# Source-Code-Darstellung in Eclipse



## jobu0101 (2. Sep 2008)

Hallo!

Ist es in Eclipse möglich, die ganze Source-Code-Darstellung gebündelt zu verkleinern oder zu vergrößern, ohne alle Elemente einzeln zu verkleinern bzw. zu vergrößern?


----------



## SlaterB (2. Sep 2008)

was ist denn eine vergößerte/ verkleinerte  Source-Code-Darstellung?

>  ohne alle Elemente einzeln zu verkleinern bzw. zu vergrößern

klingt so als könntest du das jetzt schon machen,
dann gib doch mal ein Beispiel dafür, damit man weiß, worum es geht

unter Preferences - General - Apperance - Colors and Fonts
kann man die 'Java Editor Text Font' ändern, falls du das meinst


----------



## Gast (2. Sep 2008)

Ich glaube er meint die Möglichkeit Methoden und Klassen zusammen zu klappen... ist aber nur geraten


----------



## jobu0101 (2. Sep 2008)

Nein.
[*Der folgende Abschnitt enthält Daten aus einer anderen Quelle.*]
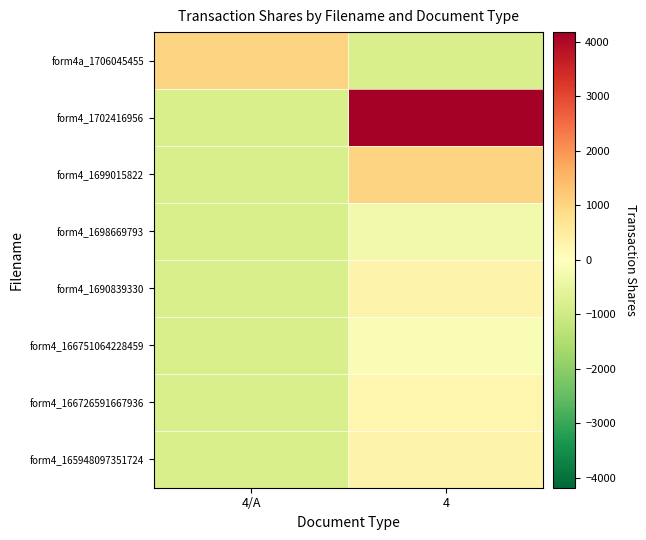

At which category does the chart reach its peak across all series?

4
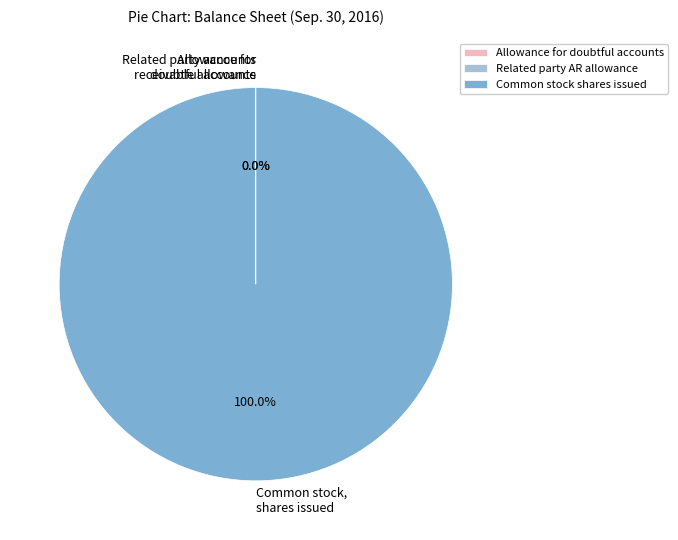

To the nearest percent, what is the average slice percentage?

33%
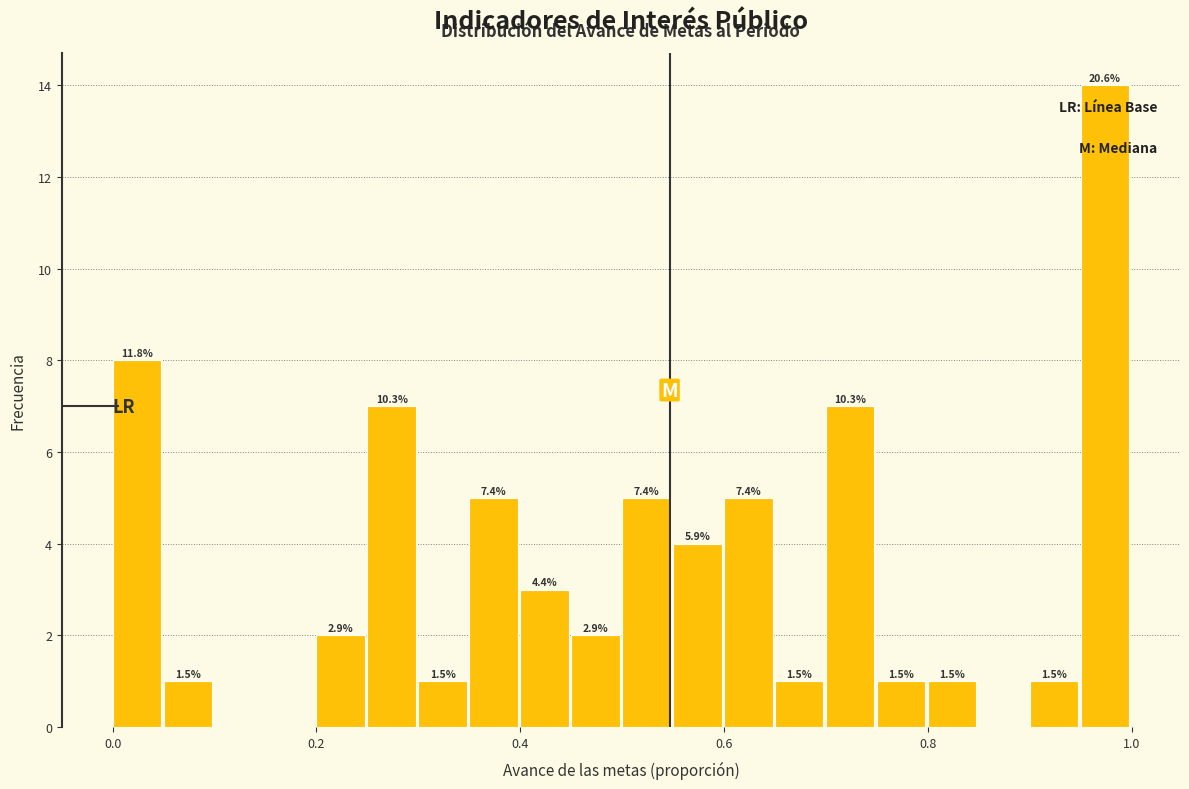

Around what value on the x-axis is the tallest bar? Give the approximate position of its centre, as read against the axis.

0.98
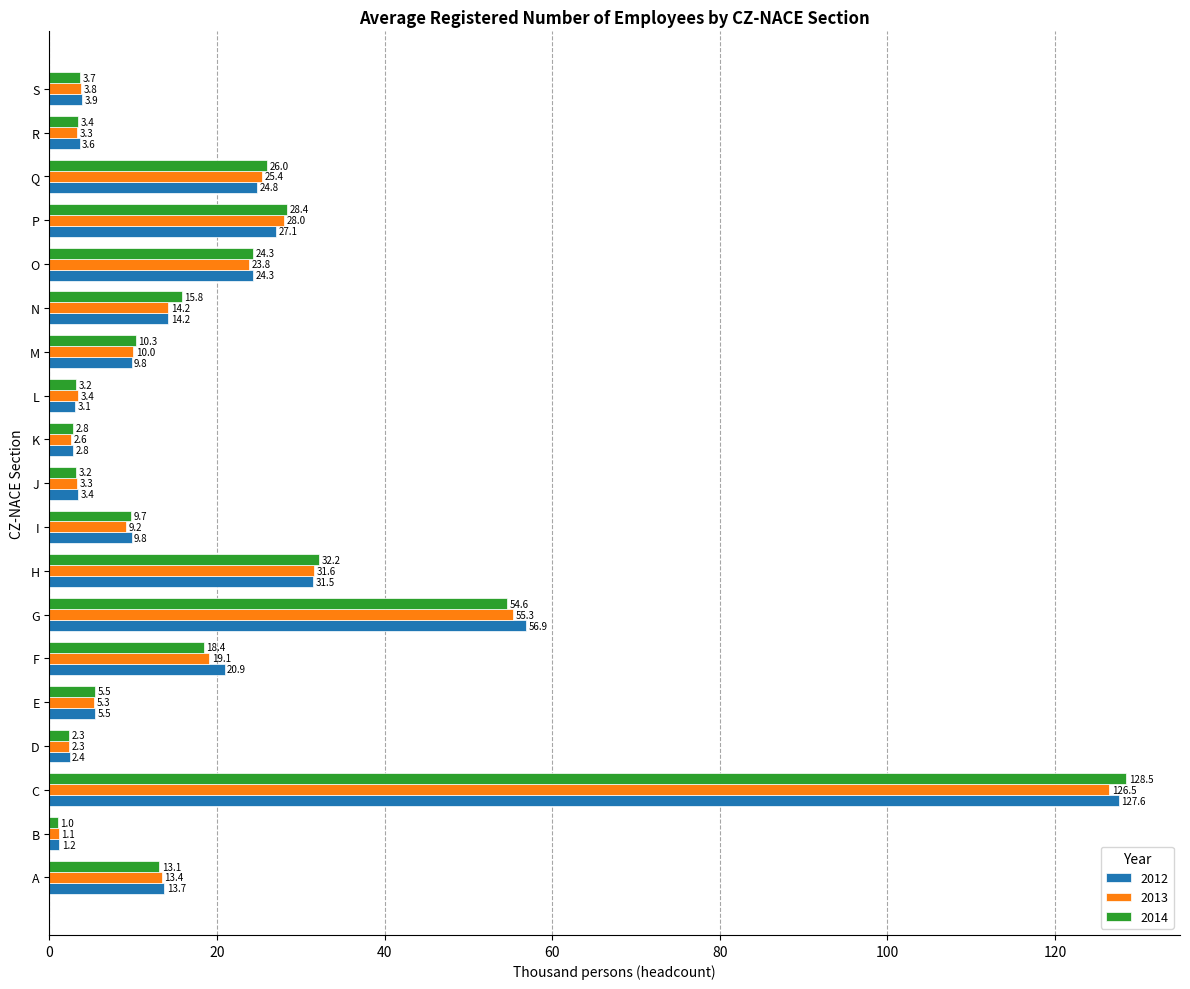

Is it true that 2014 equals 1.0 at B?

True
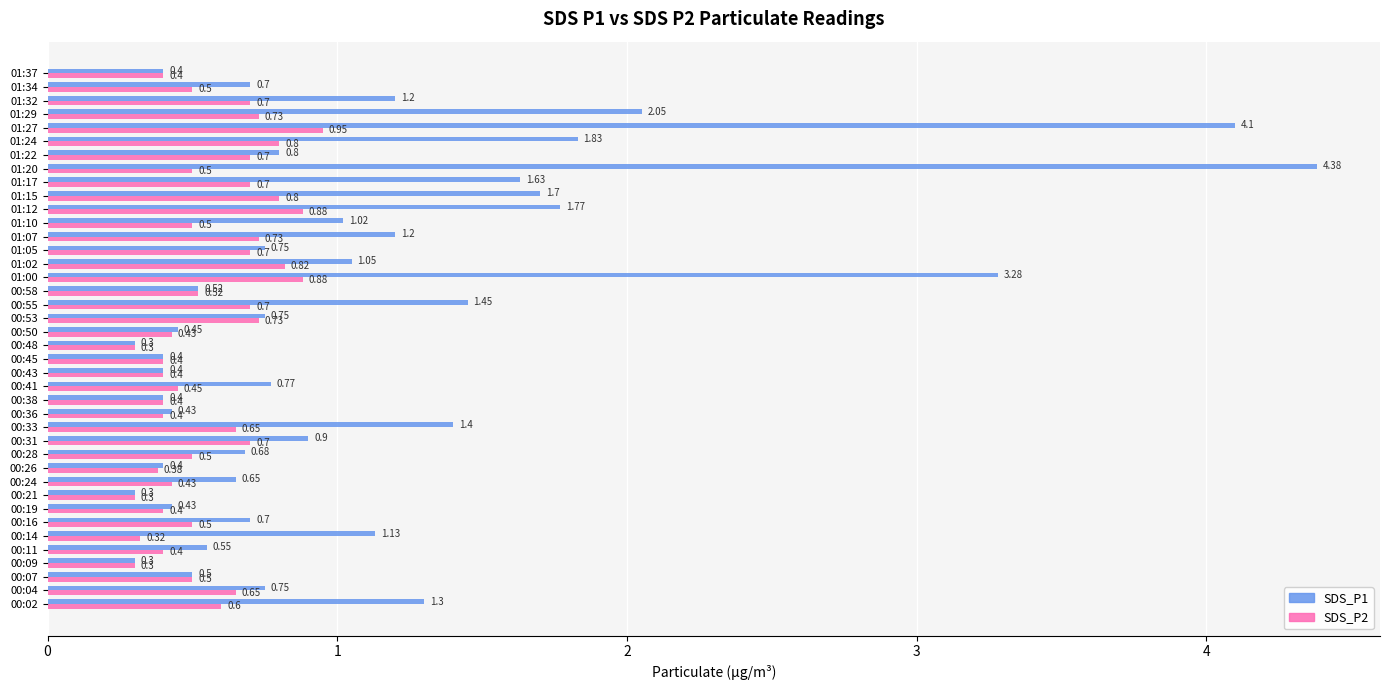

What is the difference between the second highest and second lowest values in the SDS_P1 series?

3.8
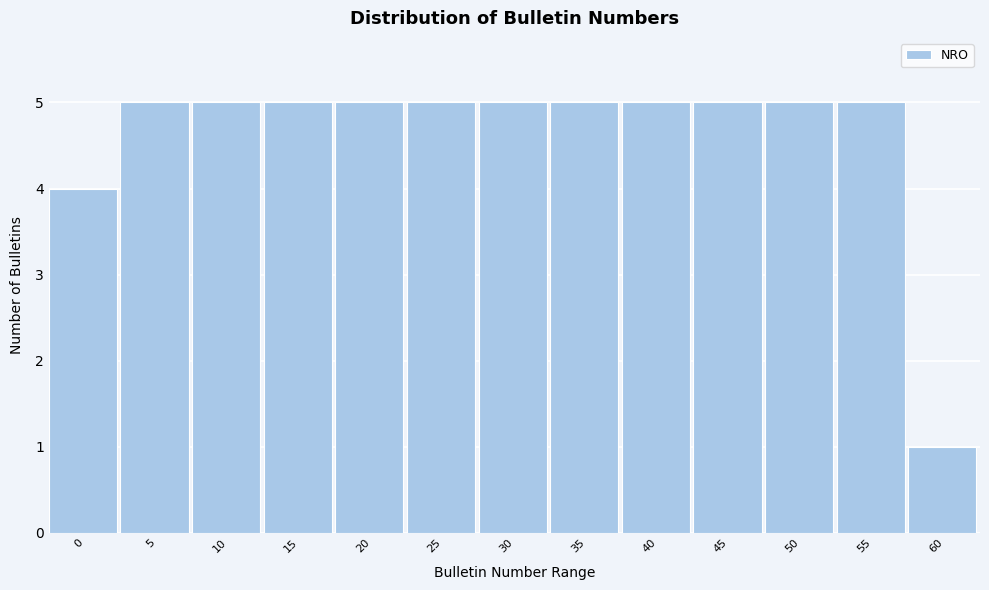

Reading left to right, transcribe all the data shown in this chart.

0=4	5=5	10=5	15=5	20=5	25=5	30=5	35=5	40=5	45=5	50=5	55=5	60=1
Bei PDFs gibt es im Acrobat-Reader die Möglichkeit eine prozentuale Änderung bezogen auf die Originalgröße vorzunehmen. Sowas suche ich hier auch.


----------



## SlaterB (2. Sep 2008)

ich hab dir ja geschrieben wie du die Schriftgröße ändern kannst,
sowas wird aber nie wie bei Word unter den Standardtools auftauchen,
das braucht ja niemand und wenn dann nur einmal bei der Einrichtung des Workspace,

eine IDE ist kein Text-Formatierer 

Textgröße in Punkt einzustellen ist eine Sache, prozentualer Zoom aber noch eine andere,
macht noch weniger Sinn, eine IDE ist auch keine graphische Text-Anzeige mit Bilder-Einfügen, Graphiken, Tabellen und was sonst noch alles


----------



## jobu0101 (2. Sep 2008)

Ich weiß schon, dass es keine Textformatierung ist. Doch wenn man mehr Code auf einmal sehen will, muss man es dennoch umstellen...


----------



## jobu0101 (2. Sep 2008)

SlaterB hat gesagt.:
			
		

> unter Preferences - General - Apperance - Colors and Fonts
> kann man die 'Java Editor Text Font' ändern, falls du das meinst



Aber danke, sowas habe ich gesucht...


----------